本节任务:
A. 阅读 InternalEngine 代码节选中的注释。在什么条件下可以直接使用 addDocument 而不是 updateDocument?这样做有什么好处?
B. 接着 InternalEngine 代码节选最后一行往下续写这段代码。

原文节选:
##############################
步骤4: InternalEngine核心索引逻辑

// InternalEngine.java: 1175-1309行
@Override
public IndexResult index(Index index) throws IOException {
    final boolean doThrottle = index.origin().isRecovery() == false;
    try (var ignored1 = acquireEnsureOpenRef()) {
        assert assertIncomingSequenceNumber(index.origin(), index.seqNo());
        int reservedDocs = 0;
        try (
            // 获取文档级别的锁(基于UID)
            Releasable ignored = versionMap.acquireLock(index.uid());
            // 如果需要,获取限流令牌
            Releasable indexThrottle = doThrottle ? throttle.acquireThrottle() : () -> {}
        ) {
            lastWriteNanos = index.startTime();

            /*
             * 自动生成ID优化:
             * 如果文档ID是自动生成的且无重试,可以直接使用addDocument
             * 而不是updateDocument,避免版本检查和查找开销
             */
            final IndexingStrategy plan;

            // 第一步:制定索引策略(版本检查、冲突检测)
            if (index.origin() == Operation.Origin.PRIMARY) {
                plan = planIndexingAsPrimary(index);
            } else {
                plan = planIndexingAsNonPrimary(index);
            }

            final IndexResult indexResult;
            // 如果策略指示有预检错误,直接返回
            if (plan.earlyResultOnPreflightError.isPresent()) {
                indexResult = plan.earlyResultOnPreflightError.get();
            } else {
                // 第二步:写入Lucene
                if (plan.indexIntoLucene || plan.addStaleOpToLucene) {
                    indexResult = indexIntoLucene(index, plan);
                } else {
                    // 不需要写Lucene(例如已存在的更老版本)
##############################
记录数据:
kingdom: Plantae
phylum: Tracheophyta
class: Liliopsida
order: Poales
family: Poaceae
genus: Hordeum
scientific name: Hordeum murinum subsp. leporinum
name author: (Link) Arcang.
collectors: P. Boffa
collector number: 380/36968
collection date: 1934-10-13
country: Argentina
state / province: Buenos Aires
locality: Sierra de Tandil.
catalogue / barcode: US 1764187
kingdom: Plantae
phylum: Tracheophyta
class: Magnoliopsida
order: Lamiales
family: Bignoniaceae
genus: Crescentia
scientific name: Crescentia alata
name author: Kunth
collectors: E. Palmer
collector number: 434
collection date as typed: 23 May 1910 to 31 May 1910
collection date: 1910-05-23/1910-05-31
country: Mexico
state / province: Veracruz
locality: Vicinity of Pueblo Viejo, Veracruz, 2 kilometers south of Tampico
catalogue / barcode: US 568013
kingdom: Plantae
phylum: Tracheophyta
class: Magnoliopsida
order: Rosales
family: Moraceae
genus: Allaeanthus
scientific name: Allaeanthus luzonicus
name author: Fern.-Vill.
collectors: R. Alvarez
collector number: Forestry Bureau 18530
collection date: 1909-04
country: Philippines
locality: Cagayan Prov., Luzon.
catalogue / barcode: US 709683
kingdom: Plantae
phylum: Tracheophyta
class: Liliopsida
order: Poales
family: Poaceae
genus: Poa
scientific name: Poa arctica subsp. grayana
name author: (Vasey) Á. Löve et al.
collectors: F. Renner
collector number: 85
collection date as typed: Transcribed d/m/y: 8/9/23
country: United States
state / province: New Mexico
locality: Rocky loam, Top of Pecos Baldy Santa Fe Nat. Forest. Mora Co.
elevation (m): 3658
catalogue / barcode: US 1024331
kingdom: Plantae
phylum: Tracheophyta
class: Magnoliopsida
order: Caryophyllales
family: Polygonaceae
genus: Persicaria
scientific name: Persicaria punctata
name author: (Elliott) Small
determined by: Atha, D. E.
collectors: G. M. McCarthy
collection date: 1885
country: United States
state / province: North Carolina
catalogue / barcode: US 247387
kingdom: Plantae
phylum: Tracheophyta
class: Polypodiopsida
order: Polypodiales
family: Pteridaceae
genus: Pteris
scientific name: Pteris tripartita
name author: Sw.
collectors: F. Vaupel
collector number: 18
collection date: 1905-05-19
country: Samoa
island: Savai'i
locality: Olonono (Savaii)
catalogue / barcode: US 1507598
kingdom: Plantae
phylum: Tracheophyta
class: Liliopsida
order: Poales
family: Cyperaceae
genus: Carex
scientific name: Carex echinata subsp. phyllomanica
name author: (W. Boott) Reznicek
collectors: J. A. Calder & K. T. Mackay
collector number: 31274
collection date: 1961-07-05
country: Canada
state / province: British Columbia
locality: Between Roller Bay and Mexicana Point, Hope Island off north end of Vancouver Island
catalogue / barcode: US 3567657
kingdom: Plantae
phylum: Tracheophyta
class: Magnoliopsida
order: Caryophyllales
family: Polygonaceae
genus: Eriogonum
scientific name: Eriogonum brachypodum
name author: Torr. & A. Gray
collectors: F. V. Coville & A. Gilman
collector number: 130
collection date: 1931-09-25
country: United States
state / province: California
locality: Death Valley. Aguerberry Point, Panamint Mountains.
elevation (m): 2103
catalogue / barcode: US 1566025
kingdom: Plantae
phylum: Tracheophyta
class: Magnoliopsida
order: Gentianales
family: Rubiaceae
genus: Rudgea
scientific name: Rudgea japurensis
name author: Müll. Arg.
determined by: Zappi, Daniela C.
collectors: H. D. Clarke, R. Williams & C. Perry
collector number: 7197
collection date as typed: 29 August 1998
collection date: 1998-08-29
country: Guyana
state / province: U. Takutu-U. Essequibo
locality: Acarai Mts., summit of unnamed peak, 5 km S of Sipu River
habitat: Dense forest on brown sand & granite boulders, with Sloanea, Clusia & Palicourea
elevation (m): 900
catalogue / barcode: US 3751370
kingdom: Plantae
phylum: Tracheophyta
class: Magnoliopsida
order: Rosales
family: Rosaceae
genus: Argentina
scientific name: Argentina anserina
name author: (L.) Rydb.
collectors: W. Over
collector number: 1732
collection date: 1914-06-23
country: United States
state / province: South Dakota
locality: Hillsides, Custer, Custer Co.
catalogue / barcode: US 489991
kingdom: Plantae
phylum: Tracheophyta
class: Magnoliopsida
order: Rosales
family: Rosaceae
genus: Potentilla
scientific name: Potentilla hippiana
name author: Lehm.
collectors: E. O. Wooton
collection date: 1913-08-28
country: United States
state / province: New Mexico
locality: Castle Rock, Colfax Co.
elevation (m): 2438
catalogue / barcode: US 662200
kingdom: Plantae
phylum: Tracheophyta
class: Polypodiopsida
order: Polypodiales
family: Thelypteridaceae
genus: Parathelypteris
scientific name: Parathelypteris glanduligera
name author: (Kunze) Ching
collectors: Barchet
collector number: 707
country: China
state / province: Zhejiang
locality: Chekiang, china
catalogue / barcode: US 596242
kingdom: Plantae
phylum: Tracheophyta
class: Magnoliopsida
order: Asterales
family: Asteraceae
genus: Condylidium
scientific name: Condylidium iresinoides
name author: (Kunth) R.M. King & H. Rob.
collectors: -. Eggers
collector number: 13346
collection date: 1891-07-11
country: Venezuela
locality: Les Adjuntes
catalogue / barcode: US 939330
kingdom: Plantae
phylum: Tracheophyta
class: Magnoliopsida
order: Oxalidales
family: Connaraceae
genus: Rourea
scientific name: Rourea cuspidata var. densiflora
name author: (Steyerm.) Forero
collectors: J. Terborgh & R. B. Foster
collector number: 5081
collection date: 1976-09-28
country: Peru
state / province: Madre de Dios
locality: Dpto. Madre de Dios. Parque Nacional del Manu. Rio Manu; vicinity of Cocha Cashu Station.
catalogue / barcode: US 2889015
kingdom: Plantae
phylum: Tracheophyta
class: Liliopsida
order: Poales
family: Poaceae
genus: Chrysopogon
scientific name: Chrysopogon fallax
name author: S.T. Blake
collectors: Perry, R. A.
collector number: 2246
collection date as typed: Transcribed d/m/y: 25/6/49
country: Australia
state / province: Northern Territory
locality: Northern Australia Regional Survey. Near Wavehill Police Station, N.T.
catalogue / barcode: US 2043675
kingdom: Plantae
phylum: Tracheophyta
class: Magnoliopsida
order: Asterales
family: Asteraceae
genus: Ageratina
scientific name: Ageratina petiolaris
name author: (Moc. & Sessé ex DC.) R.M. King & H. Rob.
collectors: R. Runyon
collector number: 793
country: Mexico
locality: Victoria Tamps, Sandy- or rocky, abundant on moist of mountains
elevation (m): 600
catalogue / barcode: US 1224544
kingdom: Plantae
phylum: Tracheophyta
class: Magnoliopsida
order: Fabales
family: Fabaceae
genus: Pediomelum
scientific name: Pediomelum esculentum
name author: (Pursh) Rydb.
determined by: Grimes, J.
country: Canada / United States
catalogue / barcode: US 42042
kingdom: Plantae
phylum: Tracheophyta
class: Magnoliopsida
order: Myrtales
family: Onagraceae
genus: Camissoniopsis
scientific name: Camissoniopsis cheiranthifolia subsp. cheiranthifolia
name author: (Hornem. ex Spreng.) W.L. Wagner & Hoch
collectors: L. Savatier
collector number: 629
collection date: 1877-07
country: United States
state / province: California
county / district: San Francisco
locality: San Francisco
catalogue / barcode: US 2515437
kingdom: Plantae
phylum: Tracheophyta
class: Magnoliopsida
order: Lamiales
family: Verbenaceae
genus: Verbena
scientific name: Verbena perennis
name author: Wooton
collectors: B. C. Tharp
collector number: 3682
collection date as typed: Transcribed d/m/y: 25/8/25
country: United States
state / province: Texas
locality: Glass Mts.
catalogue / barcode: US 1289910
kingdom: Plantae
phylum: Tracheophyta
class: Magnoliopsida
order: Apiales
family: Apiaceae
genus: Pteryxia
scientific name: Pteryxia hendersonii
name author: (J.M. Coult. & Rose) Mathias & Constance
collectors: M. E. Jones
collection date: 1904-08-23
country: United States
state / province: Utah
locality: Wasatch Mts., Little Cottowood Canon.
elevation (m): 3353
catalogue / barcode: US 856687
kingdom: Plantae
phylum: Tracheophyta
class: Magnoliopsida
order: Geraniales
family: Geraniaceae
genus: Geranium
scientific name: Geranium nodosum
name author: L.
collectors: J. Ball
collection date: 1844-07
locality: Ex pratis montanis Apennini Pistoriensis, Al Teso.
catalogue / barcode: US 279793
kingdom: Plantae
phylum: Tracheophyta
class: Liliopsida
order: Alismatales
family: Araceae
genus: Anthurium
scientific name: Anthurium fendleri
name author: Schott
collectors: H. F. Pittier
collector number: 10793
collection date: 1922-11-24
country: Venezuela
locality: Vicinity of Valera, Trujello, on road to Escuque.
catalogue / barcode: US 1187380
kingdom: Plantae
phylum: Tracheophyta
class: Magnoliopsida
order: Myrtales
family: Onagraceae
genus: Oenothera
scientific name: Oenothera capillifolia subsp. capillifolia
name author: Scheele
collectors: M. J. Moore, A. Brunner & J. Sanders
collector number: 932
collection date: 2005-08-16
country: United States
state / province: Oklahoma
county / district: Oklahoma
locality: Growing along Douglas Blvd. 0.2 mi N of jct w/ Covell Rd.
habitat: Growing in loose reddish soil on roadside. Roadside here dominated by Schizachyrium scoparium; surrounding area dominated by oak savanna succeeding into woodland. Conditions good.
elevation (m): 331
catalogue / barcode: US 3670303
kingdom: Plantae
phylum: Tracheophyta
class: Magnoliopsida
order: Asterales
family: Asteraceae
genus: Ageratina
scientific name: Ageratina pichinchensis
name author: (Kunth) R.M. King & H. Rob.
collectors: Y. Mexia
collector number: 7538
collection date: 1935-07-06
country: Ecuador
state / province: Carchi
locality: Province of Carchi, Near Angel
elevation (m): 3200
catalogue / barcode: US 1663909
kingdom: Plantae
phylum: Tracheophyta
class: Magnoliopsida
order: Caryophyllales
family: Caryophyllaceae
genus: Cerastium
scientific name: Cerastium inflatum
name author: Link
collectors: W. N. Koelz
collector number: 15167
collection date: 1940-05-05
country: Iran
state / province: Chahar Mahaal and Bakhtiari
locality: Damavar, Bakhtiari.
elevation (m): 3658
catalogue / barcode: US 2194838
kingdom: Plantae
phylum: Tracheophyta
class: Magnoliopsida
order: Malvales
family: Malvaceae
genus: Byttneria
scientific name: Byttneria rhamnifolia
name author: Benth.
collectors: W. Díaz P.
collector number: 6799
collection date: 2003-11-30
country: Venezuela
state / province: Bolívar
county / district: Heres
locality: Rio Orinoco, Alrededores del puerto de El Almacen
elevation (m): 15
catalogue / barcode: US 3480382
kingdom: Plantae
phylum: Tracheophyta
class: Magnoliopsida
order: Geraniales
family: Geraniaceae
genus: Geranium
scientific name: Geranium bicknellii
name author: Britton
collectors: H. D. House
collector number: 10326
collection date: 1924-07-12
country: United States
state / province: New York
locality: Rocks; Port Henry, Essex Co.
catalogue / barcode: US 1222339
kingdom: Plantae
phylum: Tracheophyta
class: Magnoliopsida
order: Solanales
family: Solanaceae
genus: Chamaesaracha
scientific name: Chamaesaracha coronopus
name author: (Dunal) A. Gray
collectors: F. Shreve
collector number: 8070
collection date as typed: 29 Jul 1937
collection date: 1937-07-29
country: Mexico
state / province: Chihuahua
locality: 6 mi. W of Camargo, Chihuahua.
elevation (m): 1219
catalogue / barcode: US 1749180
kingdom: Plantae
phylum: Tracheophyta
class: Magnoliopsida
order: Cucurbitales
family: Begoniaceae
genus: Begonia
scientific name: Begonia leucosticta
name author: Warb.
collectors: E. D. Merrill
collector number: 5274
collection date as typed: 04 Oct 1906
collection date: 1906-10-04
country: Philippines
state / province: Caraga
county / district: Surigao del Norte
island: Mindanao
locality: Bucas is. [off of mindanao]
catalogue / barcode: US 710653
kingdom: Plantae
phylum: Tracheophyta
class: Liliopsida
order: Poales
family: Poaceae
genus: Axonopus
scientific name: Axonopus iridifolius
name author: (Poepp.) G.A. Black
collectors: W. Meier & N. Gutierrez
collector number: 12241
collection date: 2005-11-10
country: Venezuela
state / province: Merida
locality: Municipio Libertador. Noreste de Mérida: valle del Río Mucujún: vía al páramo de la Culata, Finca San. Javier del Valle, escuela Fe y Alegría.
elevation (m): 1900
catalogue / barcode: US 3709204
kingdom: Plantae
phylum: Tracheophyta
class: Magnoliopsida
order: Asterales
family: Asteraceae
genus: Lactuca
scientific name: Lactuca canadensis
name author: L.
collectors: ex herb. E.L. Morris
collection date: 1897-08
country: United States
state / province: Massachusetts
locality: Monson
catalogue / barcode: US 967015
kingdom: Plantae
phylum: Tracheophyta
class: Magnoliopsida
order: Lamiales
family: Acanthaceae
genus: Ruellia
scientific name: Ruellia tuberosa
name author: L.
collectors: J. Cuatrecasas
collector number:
##############################
练习答案:
A. 当文档 ID 是自动生成的且没有重试时,可以直接使用 addDocument 而不是 updateDocument。这样可以避免版本检查和查找带来的开销。

B.
                    indexResult = new IndexResult(
                        plan.versionForIndexing,
                        index.primaryTerm(),
                        index.seqNo(),
                        plan.currentNotFoundOrDeleted,
                        index.id()
                    );
                }
            }

            // 第三步:写入Translog(如果不是来自Translog)
            if (index.origin().isFromTranslog() == false) {
                final Translog.Location location;
                if (indexResult.getResultType() == Result.Type.SUCCESS) {
                    // 成功:写入Index操作
                    location = translog.add(new Translog.Index(index, indexResult));
                } else if (indexResult.getSeqNo() != SequenceNumbers.UNASSIGNED_SEQ_NO) {
                    // 失败但有seqNo:写入NoOp
                    final NoOp noOp = new NoOp(
                        indexResult.getSeqNo(),
                        index.primaryTerm(),
                        index.origin(),
                        index.startTime(),
                        indexResult.getFailure().toString()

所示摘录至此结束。